▶ _Exercise brief_
Copy every line that holds the string "APERTURE" from the data below.

▶ _Raw data_
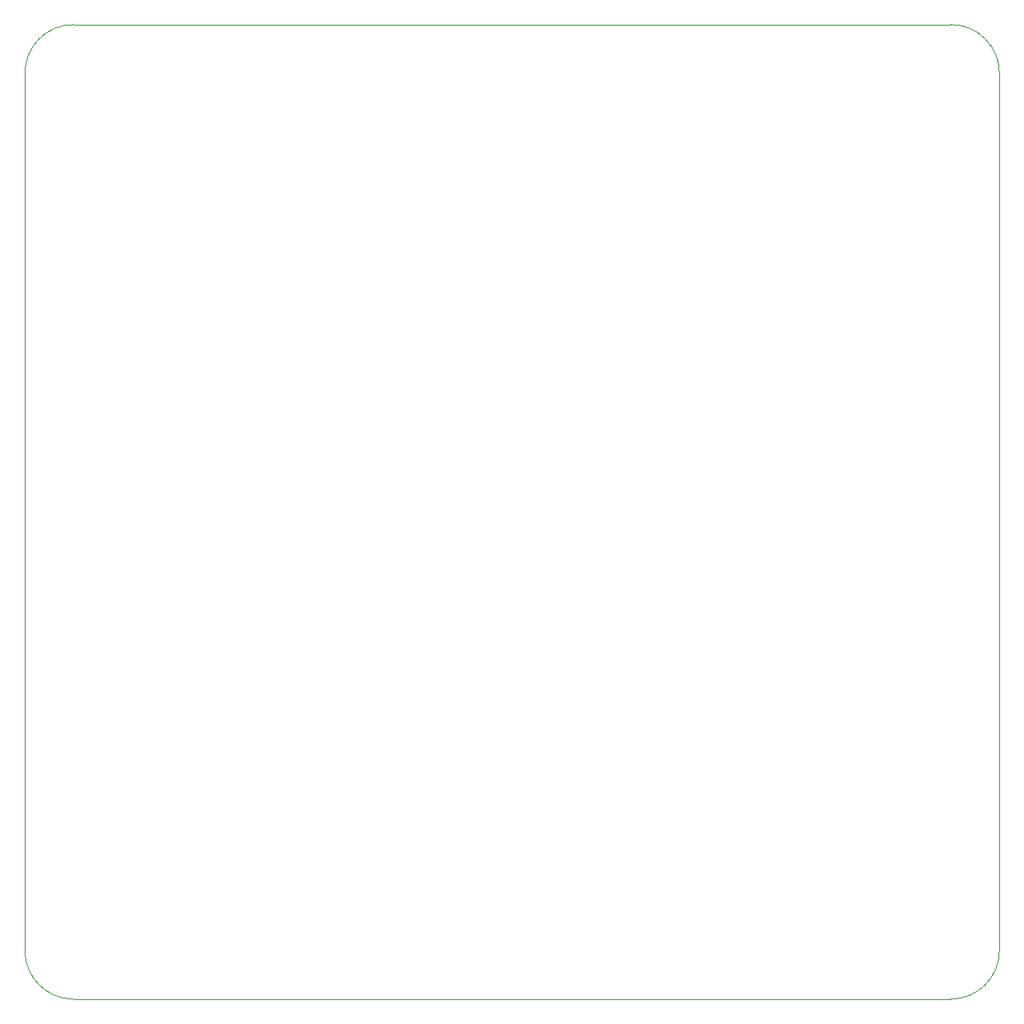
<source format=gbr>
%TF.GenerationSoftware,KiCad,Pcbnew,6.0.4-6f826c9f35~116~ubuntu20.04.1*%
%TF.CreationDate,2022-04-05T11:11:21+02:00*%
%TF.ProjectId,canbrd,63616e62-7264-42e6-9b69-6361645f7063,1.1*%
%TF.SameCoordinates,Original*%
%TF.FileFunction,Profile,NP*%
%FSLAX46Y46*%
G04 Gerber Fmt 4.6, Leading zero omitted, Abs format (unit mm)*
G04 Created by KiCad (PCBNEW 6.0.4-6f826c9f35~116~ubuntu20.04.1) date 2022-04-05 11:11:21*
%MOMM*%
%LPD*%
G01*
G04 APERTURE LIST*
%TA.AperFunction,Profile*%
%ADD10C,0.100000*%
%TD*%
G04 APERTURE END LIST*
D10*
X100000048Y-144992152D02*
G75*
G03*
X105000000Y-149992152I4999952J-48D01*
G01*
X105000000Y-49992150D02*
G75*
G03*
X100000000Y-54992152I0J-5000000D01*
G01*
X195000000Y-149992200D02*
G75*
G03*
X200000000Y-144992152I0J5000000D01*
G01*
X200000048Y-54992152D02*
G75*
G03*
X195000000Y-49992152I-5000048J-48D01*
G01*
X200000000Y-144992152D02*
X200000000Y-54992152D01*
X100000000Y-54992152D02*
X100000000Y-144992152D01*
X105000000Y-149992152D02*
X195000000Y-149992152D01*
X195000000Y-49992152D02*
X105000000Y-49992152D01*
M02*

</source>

▶ _Task solution_
G04 APERTURE LIST*
G04 APERTURE END LIST*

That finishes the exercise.